Clean reads were obtained by removing low-quality reads and/or trimming the adaptor sequences from raw reads. These processed reads were mapped to the G. gallus genome (http://ftp.ensembl.org/pub/release-83/fasta/gallus_gallus/dna/) using TopHat software57, allowing up to two base mismatches. The clean reads were employed for gene expression analysis. The mapped reads were used for further transcript annotation and for calculating expression levels using the fragments per kilobase per million reads (FPKM) method and the HTseq software package (version 0.6.1). The DEGs were identified with the DESeq software package (version 1.12.0)58. The Benjamini–Hochberg false discovery rate was employed to correct the P-values. Only genes with a P-value < 0.05 were considered differentially expressed. The k-means method was used to cluster the DEGs based on their relative expression levels.

Bioinformatics analysis of DEGs

The DEG lists were submitted to the GO and KEGG databases for enrichment analysis. The GO terms and KEGG pathways (http://www.genome.jp/kegg/) showing P-values of less than 0.05 were considered significantly enriched among the DEGs. The STRING 10 database (http://string-db.org/) was employed to identify associations between the candidate genes identified in our study. Gene networks were constructed using Cytoscape (version 3.5.0).
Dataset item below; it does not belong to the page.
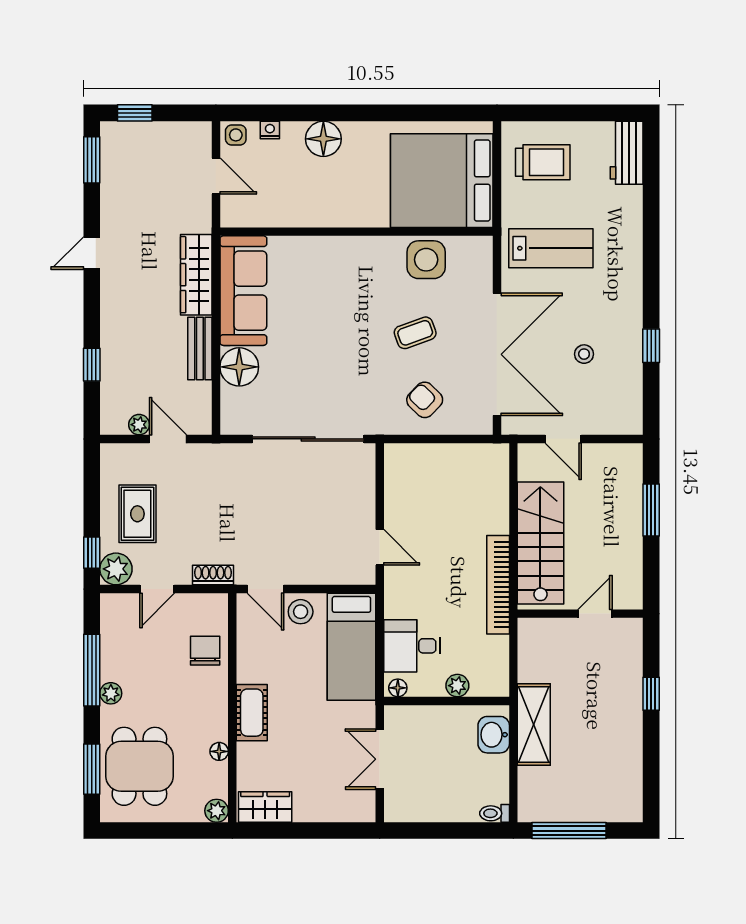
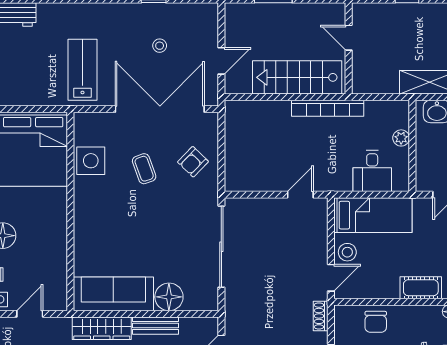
trolley: (543, 162) -> (20, 76), removed
chair: (205, 651) -> (376, 322), turned -90
floor lamp: (398, 688) -> (403, 181), removed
Confirmation of RNA-Seq results via qRT-PCR

To validate the RNA-Seq data, qRT-PCR was performed on 19 randomly selected DEGs. Total RNA was reverse-transcribed into cDNA using the PrimeScript RT reagent kit with gDNA Eraser (TaKaRa), according to the manufacturer’s instructions. Primers were designed according to sequence information from the NCBI database using Primer Premier 5.0 software (Applied Biosystems) (Supplementary Table S7). qRT-PCR was performed in a final reaction volume of 15 µL with the SYBR® Green PCR Master Mix Kit (TaKaRa, Osaka, Japan) in the CFX96 Real-Time PCR Detection System (Bio-Rad, Hercules, CA, USA), using the following protocol: 95 °C for 10 min; 40 cycles of 95 °C for 15 s and 60 °C for 1 min. All reactions were performed in triplicate for each sample, and GAPDH was employed as a reference gene for the normalisation of gene expression levels. The relative gene expression values were calculated using the 2−ΔΔCt method59. Comparisons of gene expression levels based on prolificacy levels were performed using the t-test, and the correlations between the qRT-PCR and RNA-Seq measurements were calculated.